The Pale Dreamer
- First edition cover
- Author: Samantha Shannon
- Cover artist: Ivan Belikov
- Language: English
- Series: The Bone Season
- Genre: Dystopian
- Published: 2016 (Bloomsbury)
- Publication date: December 6, 2016
- Publication place: United Kingdom
- ISBN: 978-1-526-68323-6
- Followed by: The Bone Season

= The Pale Dreamer =

2016 novella by Samantha Shannon

The Pale Dreamer is a dystopian fantasy novella by British author Samantha Shannon, originally published by Bloomsbury Publishing in 2016. It is a prequel to the Bone Season series, taking place around three years before the events of The Bone Season.

== Plot ==
In the perilous heart of Scion London, a dangerous and valuable poltergeist is on the loose—and it must be caught before chaos erupts on the streets of the capital. Here, the clairvoyant underworld plays by its own rules, and rival gangs will stop at nothing to win such a magnificent prize.

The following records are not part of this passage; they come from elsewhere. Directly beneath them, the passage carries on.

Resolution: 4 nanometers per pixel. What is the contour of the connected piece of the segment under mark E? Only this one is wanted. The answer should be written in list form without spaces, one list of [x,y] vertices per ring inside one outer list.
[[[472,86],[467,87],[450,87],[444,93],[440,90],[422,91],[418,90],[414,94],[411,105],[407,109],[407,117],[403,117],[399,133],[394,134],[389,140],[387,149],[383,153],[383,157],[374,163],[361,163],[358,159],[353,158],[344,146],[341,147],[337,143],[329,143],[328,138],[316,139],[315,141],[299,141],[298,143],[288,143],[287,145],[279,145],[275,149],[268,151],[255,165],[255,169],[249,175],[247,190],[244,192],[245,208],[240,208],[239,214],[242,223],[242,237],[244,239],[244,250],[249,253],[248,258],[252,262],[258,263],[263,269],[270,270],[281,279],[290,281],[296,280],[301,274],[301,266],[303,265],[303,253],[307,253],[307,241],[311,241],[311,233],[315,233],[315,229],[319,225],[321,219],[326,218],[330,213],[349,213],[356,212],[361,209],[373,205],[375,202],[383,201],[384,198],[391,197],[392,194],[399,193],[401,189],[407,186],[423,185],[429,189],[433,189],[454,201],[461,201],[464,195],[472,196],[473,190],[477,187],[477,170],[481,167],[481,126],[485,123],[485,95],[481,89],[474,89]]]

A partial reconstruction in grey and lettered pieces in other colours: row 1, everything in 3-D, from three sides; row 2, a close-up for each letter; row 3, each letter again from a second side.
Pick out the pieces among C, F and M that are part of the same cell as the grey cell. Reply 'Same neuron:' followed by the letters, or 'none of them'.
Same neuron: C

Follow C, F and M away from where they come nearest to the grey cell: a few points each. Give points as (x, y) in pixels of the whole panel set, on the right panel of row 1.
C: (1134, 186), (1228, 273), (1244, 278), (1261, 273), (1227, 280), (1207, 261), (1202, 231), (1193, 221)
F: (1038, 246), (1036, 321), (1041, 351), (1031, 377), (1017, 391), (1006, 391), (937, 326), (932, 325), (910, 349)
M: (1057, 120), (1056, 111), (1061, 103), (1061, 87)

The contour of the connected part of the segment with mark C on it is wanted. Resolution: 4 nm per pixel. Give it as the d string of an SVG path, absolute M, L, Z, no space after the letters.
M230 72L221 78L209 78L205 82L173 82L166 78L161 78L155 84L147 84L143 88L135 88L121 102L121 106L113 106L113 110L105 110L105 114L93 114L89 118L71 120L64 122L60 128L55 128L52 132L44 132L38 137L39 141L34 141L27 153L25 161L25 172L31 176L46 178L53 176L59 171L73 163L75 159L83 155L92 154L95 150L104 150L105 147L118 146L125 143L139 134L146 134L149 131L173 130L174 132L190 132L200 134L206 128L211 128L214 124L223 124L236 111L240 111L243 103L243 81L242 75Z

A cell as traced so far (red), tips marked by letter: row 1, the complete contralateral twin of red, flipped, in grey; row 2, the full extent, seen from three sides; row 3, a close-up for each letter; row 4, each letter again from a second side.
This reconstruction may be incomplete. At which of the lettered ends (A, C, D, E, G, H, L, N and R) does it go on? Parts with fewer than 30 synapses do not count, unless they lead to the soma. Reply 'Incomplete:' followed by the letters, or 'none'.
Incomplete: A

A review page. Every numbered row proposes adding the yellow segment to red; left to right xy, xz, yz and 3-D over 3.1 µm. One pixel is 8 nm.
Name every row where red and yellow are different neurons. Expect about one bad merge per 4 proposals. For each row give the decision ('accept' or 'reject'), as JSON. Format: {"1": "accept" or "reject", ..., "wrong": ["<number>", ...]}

Sixteen-year-old Paige Mahoney is working for Jaxon Hall, the most notorious mime-lord in the citadel. He thinks she is hiding a powerful gift, but it refuses to surface. Maybe this is the opportunity she needs to secure her position in his gang, the Seven Seals.

== Characters ==
- Paige Eva Mahoney: An Irish dreamwalker living in the Scion Citadel of London
- Jaxon Hall: Paige's employer, mime-lord of I-4, a binder
- Nicklas 'Nick' Nygård: Paige's best friend, a member of the Seven Seals and an oracle
- Eliza Renton: A member of the Seven Seals and an automatise (art medium)
- Sarah 'Sally' Metyard: A poltergeist, daughter of Sarah Metyard, sentenced to death for the murder of Anne Naylor
- Anne 'Nanny' Naylor: A poltergeist, murdered by Sarah and Sally Metyard

== Development ==
The Pale Dreamer is loosely based on the true story of apprentice milliner Anne Naylor, who died at the hands of her employers, Sarah Metyard and her daughter, Sarah 'Sally' Metyard, in Georgian London. According to official records, Anne was beaten and starved by the Metyards after attempting to escape. Her sister was also murdered by the Metyards.

Both Metyards were executed by hanging at Tyburn in 1768. Countless reports exist of "a girl’s screams being heard in Farringdon Station" since 1758, according to MyLondon's Erica Buist.

== Reception ==
The Daily Telegraph's Helen Brown described Paige Mahoney as "a clever and courageous character, reminiscent of Katniss Everdeen from The Hunger Games". The Bone Season series is an international bestseller, with author Samantha Shannon being compared to J. K. Rowling.